*** Provided material Section Begins ***

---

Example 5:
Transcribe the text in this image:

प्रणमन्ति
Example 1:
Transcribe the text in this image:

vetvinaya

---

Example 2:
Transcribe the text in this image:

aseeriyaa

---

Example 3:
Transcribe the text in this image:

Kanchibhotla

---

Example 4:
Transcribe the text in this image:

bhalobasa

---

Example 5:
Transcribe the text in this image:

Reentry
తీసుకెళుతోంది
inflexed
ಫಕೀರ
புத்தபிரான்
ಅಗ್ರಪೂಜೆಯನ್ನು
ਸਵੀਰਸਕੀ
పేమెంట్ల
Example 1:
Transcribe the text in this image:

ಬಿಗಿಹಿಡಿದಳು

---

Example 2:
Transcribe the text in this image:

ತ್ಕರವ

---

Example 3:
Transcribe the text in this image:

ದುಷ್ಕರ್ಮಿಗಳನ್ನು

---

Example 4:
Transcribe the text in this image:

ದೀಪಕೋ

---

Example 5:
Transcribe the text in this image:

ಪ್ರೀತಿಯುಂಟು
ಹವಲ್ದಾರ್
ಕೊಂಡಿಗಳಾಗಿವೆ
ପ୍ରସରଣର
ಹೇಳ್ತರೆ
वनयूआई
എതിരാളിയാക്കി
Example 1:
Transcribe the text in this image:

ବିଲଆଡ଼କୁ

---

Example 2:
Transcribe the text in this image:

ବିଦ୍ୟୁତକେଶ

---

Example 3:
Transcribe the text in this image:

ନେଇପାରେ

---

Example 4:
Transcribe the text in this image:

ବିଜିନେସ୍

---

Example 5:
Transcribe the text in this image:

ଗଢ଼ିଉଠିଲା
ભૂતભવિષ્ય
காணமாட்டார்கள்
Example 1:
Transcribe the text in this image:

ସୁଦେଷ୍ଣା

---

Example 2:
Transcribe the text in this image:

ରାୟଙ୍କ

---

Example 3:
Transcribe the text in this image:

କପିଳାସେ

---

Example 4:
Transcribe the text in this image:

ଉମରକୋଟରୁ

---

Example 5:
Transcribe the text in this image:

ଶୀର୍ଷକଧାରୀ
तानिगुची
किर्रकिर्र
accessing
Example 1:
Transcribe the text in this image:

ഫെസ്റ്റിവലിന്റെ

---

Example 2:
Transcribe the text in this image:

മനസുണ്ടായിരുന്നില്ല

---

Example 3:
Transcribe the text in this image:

*** Provided material Section Ends ***

**Problem details:**
Restate each of the records exactly, leaving nothing out.

**Result below:**
---

Example 5:
Transcribe the text in this image:

प्रणमन्ति
Example 1:
Transcribe the text in this image:

vetvinaya

---

Example 2:
Transcribe the text in this image:

aseeriyaa

---

Example 3:
Transcribe the text in this image:

Kanchibhotla

---

Example 4:
Transcribe the text in this image:

bhalobasa

---

Example 5:
Transcribe the text in this image:

Reentry
తీసుకెళుతోంది
inflexed
ಫಕೀರ
புத்தபிரான்
ಅಗ್ರಪೂಜೆಯನ್ನು
ਸਵੀਰਸਕੀ
పేమెంట్ల
Example 1:
Transcribe the text in this image:

ಬಿಗಿಹಿಡಿದಳು

---

Example 2:
Transcribe the text in this image:

ತ್ಕರವ

---

Example 3:
Transcribe the text in this image:

ದುಷ್ಕರ್ಮಿಗಳನ್ನು

---

Example 4:
Transcribe the text in this image:

ದೀಪಕೋ

---

Example 5:
Transcribe the text in this image:

ಪ್ರೀತಿಯುಂಟು
ಹವಲ್ದಾರ್
ಕೊಂಡಿಗಳಾಗಿವೆ
ପ୍ରସରଣର
ಹೇಳ್ತರೆ
वनयूआई
എതിരാളിയാക്കി
Example 1:
Transcribe the text in this image:

ବିଲଆଡ଼କୁ

---

Example 2:
Transcribe the text in this image:

ବିଦ୍ୟୁତକେଶ

---

Example 3:
Transcribe the text in this image:

ନେଇପାରେ

---

Example 4:
Transcribe the text in this image:

ବିଜିନେସ୍

---

Example 5:
Transcribe the text in this image:

ଗଢ଼ିଉଠିଲା
ભૂતભવિષ્ય
காணமாட்டார்கள்
Example 1:
Transcribe the text in this image:

ସୁଦେଷ୍ଣା

---

Example 2:
Transcribe the text in this image:

ରାୟଙ୍କ

---

Example 3:
Transcribe the text in this image:

କପିଳାସେ

---

Example 4:
Transcribe the text in this image:

ଉମରକୋଟରୁ

---

Example 5:
Transcribe the text in this image:

ଶୀର୍ଷକଧାରୀ
तानिगुची
किर्रकिर्र
accessing
Example 1:
Transcribe the text in this image:

ഫെസ്റ്റിവലിന്റെ

---

Example 2:
Transcribe the text in this image:

മനസുണ്ടായിരുന്നില്ല

---

Example 3:
Transcribe the text in this image:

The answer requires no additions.